## Exercise objective
Your answer should be the lines below from the one holding "d fraudulent" through the one holding "and ankle. I", copied exactly and with nothing else.

## Available data

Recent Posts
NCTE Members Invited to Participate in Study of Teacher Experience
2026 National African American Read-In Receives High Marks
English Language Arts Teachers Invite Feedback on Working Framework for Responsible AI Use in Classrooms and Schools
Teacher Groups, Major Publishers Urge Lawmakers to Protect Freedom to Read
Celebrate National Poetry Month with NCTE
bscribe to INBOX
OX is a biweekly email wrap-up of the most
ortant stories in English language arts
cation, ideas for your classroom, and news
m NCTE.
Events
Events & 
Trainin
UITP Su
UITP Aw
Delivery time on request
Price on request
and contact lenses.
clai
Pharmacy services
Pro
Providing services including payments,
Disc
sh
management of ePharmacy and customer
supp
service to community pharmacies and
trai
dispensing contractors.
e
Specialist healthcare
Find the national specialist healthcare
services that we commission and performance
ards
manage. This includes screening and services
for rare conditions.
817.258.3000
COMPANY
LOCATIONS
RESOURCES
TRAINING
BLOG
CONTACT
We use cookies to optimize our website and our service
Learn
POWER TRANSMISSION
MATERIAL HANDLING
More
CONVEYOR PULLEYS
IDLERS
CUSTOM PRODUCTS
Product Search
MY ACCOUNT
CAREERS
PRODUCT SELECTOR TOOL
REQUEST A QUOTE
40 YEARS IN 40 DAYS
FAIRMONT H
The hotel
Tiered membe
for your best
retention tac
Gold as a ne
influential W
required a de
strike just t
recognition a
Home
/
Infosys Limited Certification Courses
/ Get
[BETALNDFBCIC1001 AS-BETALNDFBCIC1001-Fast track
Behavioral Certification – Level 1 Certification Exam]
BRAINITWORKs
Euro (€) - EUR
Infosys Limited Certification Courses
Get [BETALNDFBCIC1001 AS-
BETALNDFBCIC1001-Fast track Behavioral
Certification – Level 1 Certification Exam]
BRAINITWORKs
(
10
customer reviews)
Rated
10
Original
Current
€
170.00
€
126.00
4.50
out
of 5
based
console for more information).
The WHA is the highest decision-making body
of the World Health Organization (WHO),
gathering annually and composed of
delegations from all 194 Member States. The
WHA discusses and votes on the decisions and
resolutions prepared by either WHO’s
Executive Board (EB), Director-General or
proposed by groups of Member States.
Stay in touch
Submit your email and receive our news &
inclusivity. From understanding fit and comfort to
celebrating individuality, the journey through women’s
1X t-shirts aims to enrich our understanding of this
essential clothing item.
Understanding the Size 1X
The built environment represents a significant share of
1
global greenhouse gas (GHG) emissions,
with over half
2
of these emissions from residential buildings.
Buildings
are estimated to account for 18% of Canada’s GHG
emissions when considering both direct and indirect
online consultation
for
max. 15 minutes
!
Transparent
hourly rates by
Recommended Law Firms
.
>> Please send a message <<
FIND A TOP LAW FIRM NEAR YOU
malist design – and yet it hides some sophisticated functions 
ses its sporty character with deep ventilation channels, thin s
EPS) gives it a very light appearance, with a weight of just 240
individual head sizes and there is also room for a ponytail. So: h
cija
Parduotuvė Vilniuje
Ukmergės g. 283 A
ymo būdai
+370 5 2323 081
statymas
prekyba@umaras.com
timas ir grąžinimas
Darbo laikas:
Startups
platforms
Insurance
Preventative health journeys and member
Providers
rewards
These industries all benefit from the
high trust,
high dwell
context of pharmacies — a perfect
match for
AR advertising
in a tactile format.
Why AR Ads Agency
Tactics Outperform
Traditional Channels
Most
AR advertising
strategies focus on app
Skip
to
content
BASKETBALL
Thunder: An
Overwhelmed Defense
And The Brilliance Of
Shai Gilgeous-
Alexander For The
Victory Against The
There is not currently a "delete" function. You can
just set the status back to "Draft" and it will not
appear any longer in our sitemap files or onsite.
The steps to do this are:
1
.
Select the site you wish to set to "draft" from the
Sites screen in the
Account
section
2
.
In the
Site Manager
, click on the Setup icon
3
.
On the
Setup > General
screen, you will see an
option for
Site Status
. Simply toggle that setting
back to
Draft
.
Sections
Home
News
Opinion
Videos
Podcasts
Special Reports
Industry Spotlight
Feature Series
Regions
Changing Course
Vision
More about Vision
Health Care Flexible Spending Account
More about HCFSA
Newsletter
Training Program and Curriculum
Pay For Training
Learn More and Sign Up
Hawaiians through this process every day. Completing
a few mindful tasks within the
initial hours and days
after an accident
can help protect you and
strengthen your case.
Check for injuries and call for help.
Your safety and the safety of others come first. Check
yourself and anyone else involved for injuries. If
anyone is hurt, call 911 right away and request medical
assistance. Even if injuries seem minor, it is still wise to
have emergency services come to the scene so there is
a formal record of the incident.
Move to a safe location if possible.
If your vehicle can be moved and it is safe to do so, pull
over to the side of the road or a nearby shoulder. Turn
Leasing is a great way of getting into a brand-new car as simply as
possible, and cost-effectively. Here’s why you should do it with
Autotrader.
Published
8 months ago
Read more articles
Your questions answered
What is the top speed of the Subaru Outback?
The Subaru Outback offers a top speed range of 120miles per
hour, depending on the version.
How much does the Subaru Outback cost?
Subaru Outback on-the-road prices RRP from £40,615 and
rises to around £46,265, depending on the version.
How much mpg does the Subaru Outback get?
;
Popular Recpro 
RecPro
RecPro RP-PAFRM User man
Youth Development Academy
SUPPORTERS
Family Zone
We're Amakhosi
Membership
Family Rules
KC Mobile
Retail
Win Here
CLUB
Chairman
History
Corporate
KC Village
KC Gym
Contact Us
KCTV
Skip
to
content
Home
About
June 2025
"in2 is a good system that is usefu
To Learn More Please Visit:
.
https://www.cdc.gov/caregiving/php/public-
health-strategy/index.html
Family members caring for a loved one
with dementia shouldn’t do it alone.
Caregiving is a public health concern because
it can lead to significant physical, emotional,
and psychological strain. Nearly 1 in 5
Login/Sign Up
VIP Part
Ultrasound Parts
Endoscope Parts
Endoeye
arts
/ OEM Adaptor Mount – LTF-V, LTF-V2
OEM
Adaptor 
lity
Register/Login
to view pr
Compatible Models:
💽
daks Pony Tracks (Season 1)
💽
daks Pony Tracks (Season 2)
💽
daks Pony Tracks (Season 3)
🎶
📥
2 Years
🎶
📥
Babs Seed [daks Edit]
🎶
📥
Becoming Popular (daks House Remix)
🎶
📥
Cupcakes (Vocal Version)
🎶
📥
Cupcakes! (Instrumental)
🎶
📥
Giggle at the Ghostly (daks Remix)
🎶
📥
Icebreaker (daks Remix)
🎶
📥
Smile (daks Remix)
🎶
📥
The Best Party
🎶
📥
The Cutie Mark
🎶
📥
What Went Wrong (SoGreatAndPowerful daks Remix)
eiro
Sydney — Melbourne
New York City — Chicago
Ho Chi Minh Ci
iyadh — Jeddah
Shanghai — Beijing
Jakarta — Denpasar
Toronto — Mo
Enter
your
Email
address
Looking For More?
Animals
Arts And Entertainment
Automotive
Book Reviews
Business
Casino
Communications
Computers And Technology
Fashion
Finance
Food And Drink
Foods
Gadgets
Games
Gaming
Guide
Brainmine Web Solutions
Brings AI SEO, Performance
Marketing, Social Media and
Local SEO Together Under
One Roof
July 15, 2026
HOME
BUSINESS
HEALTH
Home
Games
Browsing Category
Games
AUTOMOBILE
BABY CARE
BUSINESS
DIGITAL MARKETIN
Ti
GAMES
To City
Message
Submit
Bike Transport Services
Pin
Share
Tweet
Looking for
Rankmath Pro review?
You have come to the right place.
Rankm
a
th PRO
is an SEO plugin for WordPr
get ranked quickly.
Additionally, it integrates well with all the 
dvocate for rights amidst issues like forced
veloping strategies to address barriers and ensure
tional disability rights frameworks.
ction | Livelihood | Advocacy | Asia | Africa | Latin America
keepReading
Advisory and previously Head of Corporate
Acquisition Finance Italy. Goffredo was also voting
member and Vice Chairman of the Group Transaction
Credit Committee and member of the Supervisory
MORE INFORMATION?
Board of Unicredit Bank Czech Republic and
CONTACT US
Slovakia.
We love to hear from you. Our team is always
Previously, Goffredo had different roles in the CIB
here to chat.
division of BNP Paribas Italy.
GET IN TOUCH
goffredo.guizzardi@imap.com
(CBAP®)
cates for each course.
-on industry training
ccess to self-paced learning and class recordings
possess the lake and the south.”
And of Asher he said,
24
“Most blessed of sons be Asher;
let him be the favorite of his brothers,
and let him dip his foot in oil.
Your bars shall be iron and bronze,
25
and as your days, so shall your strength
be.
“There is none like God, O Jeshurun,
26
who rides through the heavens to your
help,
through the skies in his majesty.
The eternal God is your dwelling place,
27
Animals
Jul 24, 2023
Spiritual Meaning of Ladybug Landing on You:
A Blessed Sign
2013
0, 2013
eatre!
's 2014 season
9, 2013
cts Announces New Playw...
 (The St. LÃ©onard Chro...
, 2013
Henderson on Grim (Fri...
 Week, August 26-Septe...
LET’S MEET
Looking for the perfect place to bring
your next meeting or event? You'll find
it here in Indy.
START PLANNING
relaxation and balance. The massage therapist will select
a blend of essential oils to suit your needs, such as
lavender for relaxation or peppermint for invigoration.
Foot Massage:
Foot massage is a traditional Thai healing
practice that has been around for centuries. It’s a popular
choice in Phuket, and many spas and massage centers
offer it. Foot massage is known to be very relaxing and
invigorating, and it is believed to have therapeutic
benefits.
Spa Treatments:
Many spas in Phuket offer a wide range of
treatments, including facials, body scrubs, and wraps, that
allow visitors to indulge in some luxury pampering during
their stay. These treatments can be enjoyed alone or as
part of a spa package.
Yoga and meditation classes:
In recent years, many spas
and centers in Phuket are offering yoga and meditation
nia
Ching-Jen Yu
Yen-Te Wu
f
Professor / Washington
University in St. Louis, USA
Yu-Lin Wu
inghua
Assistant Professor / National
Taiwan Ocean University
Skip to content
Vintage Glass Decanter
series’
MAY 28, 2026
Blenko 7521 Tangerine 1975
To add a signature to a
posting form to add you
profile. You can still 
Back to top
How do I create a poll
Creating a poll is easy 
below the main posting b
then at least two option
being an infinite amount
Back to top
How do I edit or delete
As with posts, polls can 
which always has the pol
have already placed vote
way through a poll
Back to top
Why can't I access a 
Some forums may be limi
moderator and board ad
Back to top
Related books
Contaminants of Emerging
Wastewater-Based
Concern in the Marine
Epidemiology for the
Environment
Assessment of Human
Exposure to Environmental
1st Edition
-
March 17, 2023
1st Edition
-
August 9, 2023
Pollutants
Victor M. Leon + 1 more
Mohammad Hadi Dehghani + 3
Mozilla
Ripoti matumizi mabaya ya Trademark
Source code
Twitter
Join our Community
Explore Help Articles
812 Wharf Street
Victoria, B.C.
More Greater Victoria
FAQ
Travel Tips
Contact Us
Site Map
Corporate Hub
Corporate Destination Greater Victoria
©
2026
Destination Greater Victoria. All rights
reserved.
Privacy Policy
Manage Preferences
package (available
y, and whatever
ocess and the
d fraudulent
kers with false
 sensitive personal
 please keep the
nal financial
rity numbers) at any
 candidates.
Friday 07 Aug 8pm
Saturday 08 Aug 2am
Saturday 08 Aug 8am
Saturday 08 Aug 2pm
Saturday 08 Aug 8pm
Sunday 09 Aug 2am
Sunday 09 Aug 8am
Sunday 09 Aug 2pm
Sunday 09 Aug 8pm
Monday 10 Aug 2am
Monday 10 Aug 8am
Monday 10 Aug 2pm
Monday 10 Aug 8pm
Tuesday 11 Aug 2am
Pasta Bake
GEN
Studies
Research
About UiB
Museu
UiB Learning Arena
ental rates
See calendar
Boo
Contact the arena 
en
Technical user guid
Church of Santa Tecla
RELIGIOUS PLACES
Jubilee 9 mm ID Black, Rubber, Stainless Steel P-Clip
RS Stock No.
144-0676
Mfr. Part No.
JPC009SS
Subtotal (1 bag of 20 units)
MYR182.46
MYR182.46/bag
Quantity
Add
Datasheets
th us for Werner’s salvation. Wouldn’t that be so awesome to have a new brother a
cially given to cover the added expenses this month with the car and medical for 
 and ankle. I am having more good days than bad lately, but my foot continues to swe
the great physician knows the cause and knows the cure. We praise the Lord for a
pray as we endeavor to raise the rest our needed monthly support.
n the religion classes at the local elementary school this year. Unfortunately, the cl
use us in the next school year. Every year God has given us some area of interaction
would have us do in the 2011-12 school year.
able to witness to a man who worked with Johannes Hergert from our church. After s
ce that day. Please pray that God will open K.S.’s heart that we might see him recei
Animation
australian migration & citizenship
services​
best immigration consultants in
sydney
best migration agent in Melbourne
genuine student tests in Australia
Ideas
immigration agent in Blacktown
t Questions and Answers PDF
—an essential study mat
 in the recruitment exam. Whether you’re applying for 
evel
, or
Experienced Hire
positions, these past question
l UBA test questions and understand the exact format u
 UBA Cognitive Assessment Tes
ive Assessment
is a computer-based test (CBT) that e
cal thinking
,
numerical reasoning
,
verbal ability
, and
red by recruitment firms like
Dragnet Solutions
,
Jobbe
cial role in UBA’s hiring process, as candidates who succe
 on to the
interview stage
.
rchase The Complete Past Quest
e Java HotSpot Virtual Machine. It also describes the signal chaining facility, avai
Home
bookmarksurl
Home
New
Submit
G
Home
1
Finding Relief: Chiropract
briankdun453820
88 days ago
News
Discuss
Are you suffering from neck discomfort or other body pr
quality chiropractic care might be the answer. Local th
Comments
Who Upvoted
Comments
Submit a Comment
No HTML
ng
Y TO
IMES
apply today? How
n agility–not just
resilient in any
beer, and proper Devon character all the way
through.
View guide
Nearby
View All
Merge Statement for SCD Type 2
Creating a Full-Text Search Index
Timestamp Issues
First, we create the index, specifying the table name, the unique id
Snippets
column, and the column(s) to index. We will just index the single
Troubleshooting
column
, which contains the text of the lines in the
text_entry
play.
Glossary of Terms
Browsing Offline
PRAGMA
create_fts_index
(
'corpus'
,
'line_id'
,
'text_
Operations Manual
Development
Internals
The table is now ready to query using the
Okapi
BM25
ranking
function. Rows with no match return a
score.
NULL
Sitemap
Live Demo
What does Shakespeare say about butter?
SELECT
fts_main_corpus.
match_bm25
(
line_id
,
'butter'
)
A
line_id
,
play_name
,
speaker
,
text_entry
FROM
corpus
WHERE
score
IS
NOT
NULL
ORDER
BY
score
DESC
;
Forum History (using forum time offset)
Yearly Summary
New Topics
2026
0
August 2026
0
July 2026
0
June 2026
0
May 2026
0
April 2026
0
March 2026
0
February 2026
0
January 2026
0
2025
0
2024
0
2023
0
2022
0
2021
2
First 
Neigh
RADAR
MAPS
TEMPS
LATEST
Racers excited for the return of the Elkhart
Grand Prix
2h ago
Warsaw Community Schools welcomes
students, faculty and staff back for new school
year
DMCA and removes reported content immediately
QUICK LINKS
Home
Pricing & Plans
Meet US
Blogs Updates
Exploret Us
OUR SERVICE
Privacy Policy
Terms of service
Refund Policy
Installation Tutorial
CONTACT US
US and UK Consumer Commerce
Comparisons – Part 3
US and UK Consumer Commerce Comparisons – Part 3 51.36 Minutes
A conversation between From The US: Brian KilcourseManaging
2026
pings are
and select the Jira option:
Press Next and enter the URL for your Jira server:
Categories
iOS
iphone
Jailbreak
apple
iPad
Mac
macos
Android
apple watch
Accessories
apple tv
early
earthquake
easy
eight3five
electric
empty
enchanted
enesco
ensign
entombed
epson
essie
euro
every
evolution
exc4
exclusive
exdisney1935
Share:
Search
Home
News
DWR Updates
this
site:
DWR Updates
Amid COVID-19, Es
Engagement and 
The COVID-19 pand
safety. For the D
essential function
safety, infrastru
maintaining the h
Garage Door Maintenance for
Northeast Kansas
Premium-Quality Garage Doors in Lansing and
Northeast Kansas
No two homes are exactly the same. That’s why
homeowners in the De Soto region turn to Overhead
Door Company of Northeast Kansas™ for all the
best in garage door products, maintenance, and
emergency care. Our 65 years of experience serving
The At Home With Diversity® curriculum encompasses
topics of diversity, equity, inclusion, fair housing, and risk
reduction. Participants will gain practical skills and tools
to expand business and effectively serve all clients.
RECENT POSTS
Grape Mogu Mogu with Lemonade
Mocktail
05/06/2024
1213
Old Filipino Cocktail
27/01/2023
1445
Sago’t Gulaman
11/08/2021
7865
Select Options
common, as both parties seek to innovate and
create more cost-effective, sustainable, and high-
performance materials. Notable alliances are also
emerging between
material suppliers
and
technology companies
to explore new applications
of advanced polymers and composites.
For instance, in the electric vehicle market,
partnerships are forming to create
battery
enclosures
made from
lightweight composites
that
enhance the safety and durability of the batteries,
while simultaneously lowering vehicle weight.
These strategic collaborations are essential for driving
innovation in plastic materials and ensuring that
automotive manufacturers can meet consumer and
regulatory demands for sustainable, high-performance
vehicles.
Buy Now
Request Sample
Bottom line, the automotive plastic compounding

## Answer box
d fraudulent
kers with false
 sensitive personal
 please keep the
nal financial
rity numbers) at any
 candidates.
Friday 07 Aug 8pm
Saturday 08 Aug 2am
Saturday 08 Aug 8am
Saturday 08 Aug 2pm
Saturday 08 Aug 8pm
Sunday 09 Aug 2am
Sunday 09 Aug 8am
Sunday 09 Aug 2pm
Sunday 09 Aug 8pm
Monday 10 Aug 2am
Monday 10 Aug 8am
Monday 10 Aug 2pm
Monday 10 Aug 8pm
Tuesday 11 Aug 2am
Pasta Bake
GEN
Studies
Research
About UiB
Museu
UiB Learning Arena
ental rates
See calendar
Boo
Contact the arena 
en
Technical user guid
Church of Santa Tecla
RELIGIOUS PLACES
Jubilee 9 mm ID Black, Rubber, Stainless Steel P-Clip
RS Stock No.
144-0676
Mfr. Part No.
JPC009SS
Subtotal (1 bag of 20 units)
MYR182.46
MYR182.46/bag
Quantity
Add
Datasheets
th us for Werner’s salvation. Wouldn’t that be so awesome to have a new brother a
cially given to cover the added expenses this month with the car and medical for 
 and ankle. I am having more good days than bad lately, but my foot continues to swe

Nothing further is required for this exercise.